Rick Perry legal team tries to have case thrown out because special prosecutor "did not properly take his oath." Seriously, that's all they've got?


Courtesy of the Statesman: 

A state district judge refused to throw out the criminal charges against Gov. Rick Perry, ruling Tuesday that special prosecutor Michael McCrum had been properly appointed to the case. 

Perry’s legal team argued that the charges must be voided because special prosecutor Michael McCrum did not properly take his oath of office when he began working on the governor’s case, negating every act performed over the past 15 months — including the indictment accusing Perry of abusing the powers of his office. 

Senior District Judge Bert Richardson disagreed. 

“This court concludes that Mr. McCrum’s authority was not voided by the procedural irregularities in how and when the oath of office … was administered,” Richardson’s order said. 

What’s more, Richardson ruled, Perry’s lawyers waited too long to raise their objections to the way McCrum was sworn in more than a year ago.

There are those, on both sides of the aisle, who have suggested that this case against Perry is weak and  has no teeth. However if Perry's legal team is already scraping the bottom of the barrel in an attempt to discredit the prosecutor bringing the case to trial, that seems to indicate a lack of confidence in their ability to beat this thing on the evidence.

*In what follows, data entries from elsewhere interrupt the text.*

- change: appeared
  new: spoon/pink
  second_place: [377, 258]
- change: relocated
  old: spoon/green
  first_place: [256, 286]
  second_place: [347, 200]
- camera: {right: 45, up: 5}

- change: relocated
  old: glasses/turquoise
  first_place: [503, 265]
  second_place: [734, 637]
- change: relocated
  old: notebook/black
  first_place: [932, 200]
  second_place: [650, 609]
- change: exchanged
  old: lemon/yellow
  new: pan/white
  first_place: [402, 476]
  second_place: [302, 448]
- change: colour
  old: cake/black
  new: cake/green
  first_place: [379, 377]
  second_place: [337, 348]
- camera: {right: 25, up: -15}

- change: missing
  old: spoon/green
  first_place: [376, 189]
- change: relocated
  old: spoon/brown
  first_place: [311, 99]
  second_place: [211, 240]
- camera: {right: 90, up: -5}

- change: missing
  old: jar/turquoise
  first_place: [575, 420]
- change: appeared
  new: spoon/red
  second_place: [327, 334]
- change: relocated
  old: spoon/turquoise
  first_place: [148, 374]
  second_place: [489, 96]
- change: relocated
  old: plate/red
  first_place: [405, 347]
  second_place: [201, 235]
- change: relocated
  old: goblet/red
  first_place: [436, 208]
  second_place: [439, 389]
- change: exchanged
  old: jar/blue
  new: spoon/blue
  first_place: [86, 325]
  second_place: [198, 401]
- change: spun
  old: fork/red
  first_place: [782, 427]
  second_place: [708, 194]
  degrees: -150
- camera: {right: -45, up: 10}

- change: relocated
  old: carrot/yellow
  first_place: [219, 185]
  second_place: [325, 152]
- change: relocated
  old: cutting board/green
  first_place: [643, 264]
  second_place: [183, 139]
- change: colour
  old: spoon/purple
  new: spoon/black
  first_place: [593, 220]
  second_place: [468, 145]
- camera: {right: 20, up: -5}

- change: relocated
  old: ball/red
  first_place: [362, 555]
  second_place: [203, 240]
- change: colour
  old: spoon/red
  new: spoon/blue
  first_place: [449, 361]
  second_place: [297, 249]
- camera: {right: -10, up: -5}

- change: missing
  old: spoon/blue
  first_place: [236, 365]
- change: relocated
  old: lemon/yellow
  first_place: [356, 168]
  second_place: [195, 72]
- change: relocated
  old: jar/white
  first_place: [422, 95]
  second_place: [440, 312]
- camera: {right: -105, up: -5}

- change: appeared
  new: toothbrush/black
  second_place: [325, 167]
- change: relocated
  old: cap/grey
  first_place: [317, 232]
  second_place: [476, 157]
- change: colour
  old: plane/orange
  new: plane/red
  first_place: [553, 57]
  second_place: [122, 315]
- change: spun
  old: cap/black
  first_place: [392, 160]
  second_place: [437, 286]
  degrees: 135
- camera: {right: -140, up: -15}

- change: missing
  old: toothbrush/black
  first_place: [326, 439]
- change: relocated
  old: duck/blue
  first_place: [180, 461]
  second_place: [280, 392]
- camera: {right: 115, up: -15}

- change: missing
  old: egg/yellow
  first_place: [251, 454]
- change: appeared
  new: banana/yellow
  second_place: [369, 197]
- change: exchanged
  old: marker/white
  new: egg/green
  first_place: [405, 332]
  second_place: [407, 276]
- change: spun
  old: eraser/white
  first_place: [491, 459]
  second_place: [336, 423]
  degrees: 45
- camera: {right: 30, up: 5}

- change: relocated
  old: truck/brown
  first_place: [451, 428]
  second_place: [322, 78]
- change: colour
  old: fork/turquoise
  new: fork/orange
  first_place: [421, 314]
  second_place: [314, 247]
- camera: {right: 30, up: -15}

And as Jeffrey Toobin pointed out earlier this year, the evidence is pretty damning:  

What Perry did was obvious. The Governor was using his leverage to jam a political adversary—not exactly novel behavior in Texas, or most other states. But Democrats succeeded in winning the appointment of a special prosecutor, Michael McCrum, to investigate Perry’s behavior, and on Friday McCrum brought the hammer down. The threat to veto the money for the D.A. amounted to, according to the prosecutor, two different kinds of felonies: a “misuse” of government property, and a corrupt attempt to influence a public official in “a specific exercise of his official power or a specific performance of his official duty” or “to violate the public servants known legal duty.” (In the charmingly archaic view of Texas statutes, every public official is a “him.”)

No if this case ends the way many think it might end, I don't think the sentencing pictures will be quite as flattering to "Governor Good Hair" as his mugshot was.